• What the task asks:
Filter the entries for the word "lines". Copy each line that has it.

• Task data:

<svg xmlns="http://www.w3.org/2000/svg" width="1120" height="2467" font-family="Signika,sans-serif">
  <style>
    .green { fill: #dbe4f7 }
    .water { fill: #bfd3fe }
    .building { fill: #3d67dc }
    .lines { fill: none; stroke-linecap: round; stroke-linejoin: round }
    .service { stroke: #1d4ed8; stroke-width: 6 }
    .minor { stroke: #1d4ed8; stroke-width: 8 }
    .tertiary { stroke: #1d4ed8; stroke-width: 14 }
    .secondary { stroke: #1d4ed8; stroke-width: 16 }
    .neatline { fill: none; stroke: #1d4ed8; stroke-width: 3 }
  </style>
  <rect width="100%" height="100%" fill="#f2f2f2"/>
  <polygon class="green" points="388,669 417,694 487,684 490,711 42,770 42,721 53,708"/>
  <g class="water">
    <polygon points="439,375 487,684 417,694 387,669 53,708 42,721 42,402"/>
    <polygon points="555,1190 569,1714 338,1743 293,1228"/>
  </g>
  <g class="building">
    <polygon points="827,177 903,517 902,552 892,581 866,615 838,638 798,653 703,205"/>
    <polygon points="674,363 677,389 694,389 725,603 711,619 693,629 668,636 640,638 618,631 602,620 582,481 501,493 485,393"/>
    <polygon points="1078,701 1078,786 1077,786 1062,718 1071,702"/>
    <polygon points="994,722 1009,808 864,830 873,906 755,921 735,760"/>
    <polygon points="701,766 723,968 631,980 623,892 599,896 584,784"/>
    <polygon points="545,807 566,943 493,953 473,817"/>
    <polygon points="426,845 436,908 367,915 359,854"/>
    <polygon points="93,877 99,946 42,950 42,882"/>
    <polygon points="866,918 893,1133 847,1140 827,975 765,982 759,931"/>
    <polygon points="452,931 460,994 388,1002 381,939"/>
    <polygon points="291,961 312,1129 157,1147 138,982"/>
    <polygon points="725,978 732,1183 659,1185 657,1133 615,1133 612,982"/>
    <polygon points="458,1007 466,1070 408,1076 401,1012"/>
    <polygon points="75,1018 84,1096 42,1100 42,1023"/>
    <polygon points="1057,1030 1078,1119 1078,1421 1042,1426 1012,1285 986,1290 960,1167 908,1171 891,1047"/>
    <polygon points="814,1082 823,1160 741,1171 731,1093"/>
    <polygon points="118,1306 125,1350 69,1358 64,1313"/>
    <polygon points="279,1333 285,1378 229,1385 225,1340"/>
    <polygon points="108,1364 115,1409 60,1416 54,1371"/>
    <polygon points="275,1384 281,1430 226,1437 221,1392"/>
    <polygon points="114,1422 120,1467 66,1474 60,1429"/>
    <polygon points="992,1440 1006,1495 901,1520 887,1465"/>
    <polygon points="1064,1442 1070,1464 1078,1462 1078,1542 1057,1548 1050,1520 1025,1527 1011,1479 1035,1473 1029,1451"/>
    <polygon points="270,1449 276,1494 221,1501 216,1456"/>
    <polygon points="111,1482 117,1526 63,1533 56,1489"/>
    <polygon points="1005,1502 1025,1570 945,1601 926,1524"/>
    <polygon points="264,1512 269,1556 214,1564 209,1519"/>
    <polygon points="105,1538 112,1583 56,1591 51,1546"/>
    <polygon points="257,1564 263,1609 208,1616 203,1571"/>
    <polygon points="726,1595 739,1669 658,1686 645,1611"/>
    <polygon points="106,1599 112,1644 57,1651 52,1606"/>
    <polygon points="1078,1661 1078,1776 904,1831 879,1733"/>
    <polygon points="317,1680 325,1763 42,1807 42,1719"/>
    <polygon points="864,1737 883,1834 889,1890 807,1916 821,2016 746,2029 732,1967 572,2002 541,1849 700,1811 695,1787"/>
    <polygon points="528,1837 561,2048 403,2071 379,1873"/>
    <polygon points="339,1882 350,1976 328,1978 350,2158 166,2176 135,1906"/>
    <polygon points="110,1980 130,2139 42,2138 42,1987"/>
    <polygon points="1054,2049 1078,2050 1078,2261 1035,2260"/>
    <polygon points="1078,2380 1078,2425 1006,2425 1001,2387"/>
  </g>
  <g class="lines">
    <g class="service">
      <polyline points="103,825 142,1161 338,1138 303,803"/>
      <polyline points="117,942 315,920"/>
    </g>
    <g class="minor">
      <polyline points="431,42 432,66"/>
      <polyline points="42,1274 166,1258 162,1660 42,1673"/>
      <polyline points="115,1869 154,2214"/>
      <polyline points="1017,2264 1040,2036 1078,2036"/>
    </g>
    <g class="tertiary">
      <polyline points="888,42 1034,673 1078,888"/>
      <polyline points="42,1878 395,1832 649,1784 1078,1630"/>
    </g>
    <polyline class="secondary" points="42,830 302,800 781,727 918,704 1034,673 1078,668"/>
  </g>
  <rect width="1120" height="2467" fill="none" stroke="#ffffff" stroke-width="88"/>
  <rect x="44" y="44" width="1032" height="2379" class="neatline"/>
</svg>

• Task answer:
    .lines { fill: none; stroke-linecap: round; stroke-linejoin: round }
  <g class="lines">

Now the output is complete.